* _Excerpted records_
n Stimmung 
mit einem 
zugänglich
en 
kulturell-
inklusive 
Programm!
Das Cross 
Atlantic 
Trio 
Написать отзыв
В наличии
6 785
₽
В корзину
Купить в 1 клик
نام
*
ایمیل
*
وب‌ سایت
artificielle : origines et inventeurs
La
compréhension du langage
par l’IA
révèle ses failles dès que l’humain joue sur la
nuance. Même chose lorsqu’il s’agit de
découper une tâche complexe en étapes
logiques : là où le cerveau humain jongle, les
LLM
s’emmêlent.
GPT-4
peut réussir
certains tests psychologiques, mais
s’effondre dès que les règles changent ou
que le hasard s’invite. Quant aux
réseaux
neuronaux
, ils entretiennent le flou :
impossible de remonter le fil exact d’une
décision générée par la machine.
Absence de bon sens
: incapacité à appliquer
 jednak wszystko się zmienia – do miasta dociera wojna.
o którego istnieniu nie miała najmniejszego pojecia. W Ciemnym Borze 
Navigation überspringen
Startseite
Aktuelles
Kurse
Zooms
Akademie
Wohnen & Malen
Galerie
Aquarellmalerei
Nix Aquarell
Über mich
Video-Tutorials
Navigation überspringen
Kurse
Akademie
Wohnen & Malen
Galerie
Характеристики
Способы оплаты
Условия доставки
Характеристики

* _Task details_
Type out the entries once more, precisely.

* _Output below_
n Stimmung 
mit einem 
zugänglich
en 
kulturell-
inklusive 
Programm!
Das Cross 
Atlantic 
Trio 
Написать отзыв
В наличии
6 785
₽
В корзину
Купить в 1 клик
نام
*
ایمیل
*
وب‌ سایت
artificielle : origines et inventeurs
La
compréhension du langage
par l’IA
révèle ses failles dès que l’humain joue sur la
nuance. Même chose lorsqu’il s’agit de
découper une tâche complexe en étapes
logiques : là où le cerveau humain jongle, les
LLM
s’emmêlent.
GPT-4
peut réussir
certains tests psychologiques, mais
s’effondre dès que les règles changent ou
que le hasard s’invite. Quant aux
réseaux
neuronaux
, ils entretiennent le flou :
impossible de remonter le fil exact d’une
décision générée par la machine.
Absence de bon sens
: incapacité à appliquer
 jednak wszystko się zmienia – do miasta dociera wojna.
o którego istnieniu nie miała najmniejszego pojecia. W Ciemnym Borze 
Navigation überspringen
Startseite
Aktuelles
Kurse
Zooms
Akademie
Wohnen & Malen
Galerie
Aquarellmalerei
Nix Aquarell
Über mich
Video-Tutorials
Navigation überspringen
Kurse
Akademie
Wohnen & Malen
Galerie
Характеристики
Способы оплаты
Условия доставки
Характеристики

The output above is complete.